Phillip Dawdy, a lobbyist representing KF Investments, who said he had worked with state lawmakers on buffering requirements, asked the City Council to delay the ordinance until he and others could examine it to determine if there existed “a bit of a disconnect” between what the planning commission recommended for approval in terms of setback distance and what was said in the ordinance Council was to vote on.

“We heard something different,” Dawdy said, recalling meetings at which he and Edwards and others were present. “What we heard was the planning commission did not vote to recommend increasing the school, parks, playgrounds, library buffers to a half-mile; what they did vote on increasing the distance on was dispersion between stores to a half-mile, and there’s quite a bit of difference between those two things.”

David Osgood, an attorney for KF Industries, began by noting that his client was one of two who got licenses to operate in Auburn in the wake of Senate Bill 5052.

“At the time I-502 passed, one retail storefront, (The Stashbox), got in before there were land-use ordinances or moratoria or any ban whatsoever. … The second, Evergreen Market, came in at the time of the moratorium, but the City lifted the moratorium for Evergreen Market, saying the moratorium does not apply to retail storefronts that were licensed by the state to be here. So Evergreen got in … Green Solutions said, ‘We’re going to open, sue us.’ The City sued them, got a court order saying, ‘You have not established use,’ and a judge who said, ‘This is an order shutting you down.’ Evergreen Solutions counter sued and settled with the City for $53,000 in attorney’s fees and a council resolution allowing them to remove themselves from their current location and settle somewhere else – despite the ban — and establishing the land use.”
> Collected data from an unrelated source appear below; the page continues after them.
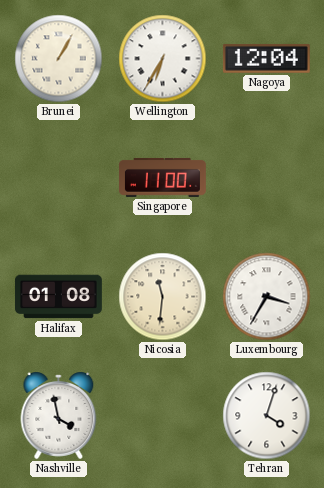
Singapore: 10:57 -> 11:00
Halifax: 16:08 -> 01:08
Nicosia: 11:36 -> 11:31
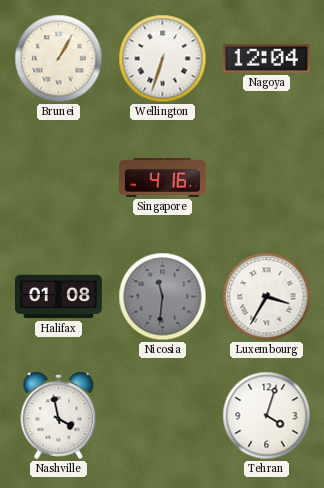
Wellington: 6:35 -> 6:33
Singapore: 11:00 -> 4:16
Nicosia dial: cream -> grey
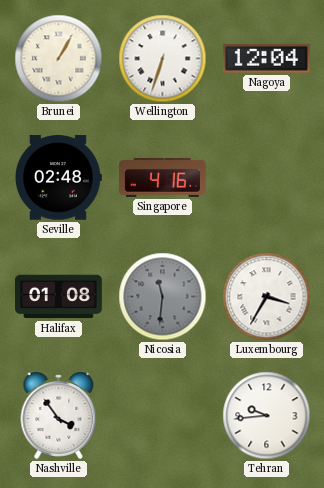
Seville: none -> 02:48
Nashville: 3:58 -> 3:54
Tehran: 4:03 -> 9:44
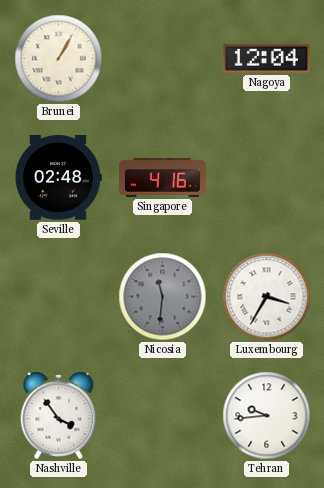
Wellington: 6:33 -> none
Halifax: 01:08 -> none
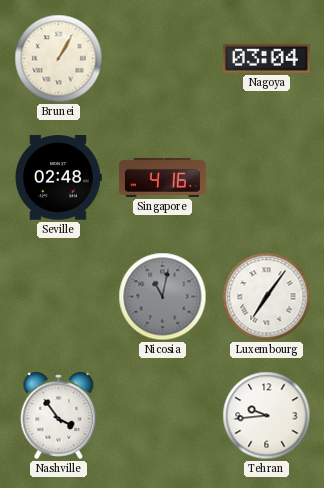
Nagoya: 12:04 -> 03:04
Nicosia: 11:31 -> 11:02
Luxembourg: 3:35 -> 7:06
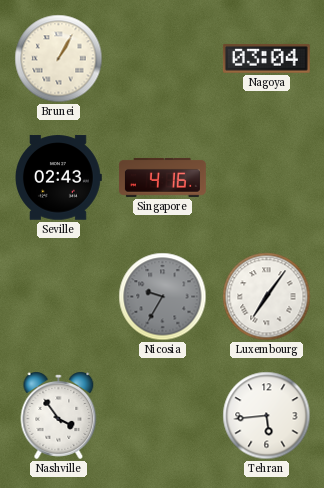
Seville: 02:48 -> 02:43
Nicosia: 11:02 -> 9:35
Tehran: 9:44 -> 5:44
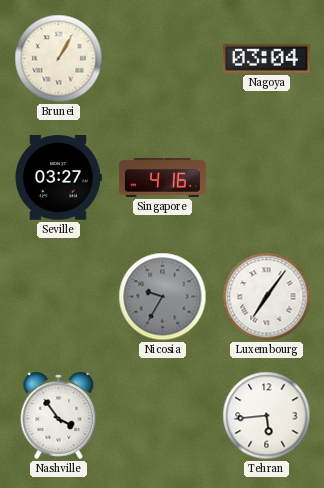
Seville: 02:43 -> 03:27
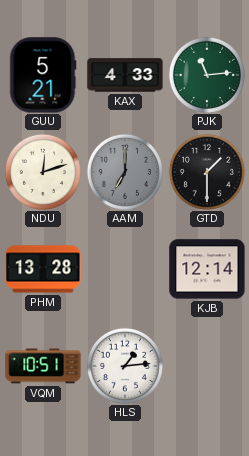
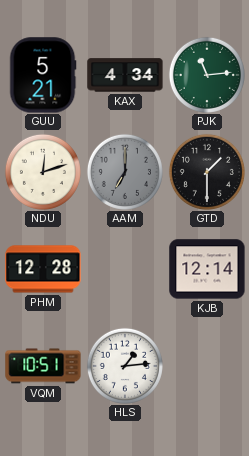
KAX: 4:33 -> 4:34
PHM: 13:28 -> 12:28
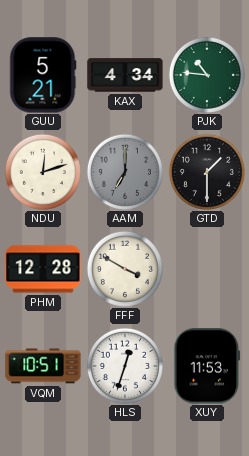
PJK: 11:14 -> 10:46
FFF: none -> 3:50
KJB: 12:14 -> none
HLS: 1:14 -> 12:33
XUY: none -> 11:53
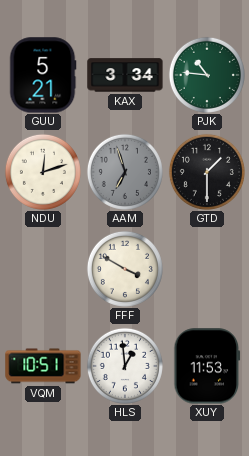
KAX: 4:34 -> 3:34
AAM: 7:00 -> 6:57
PHM: 12:28 -> none
HLS: 12:33 -> 12:59
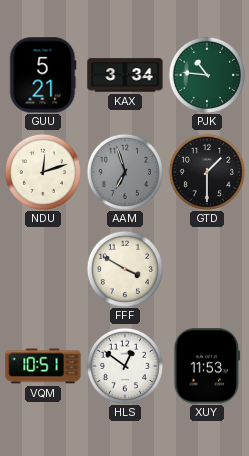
HLS: 12:59 -> 12:51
So, Osgood continued, there are now three businesses in the city of Auburn that won’t subject to the ordinance adopted Monday.

“And we are very surprised to find we are the only one that will be subject to this ordinance,” Osgood said. …”That puts us at a disadvantage. This half-mile buffer makes it literally impossible to open in the city of Auburn. We want to work with the City. However, if the price of ever using our license in the city of Auburn is litigation, we are prepared to litigate. But, make no mistake: what you are contemplating tonight is meant to apply to one, and only one establishment – ours. That kind of law is constitutionally repugnant, it is illegal, and it’s going to be futile.”

Councilman John Holman quoted from an opinion issued by State Attorney General Bob Ferguson confirming the powers of local governments to regulate the implementation of I-502 within their jurisdictions.

“We’re doing what we were elected to do,” Holman declared.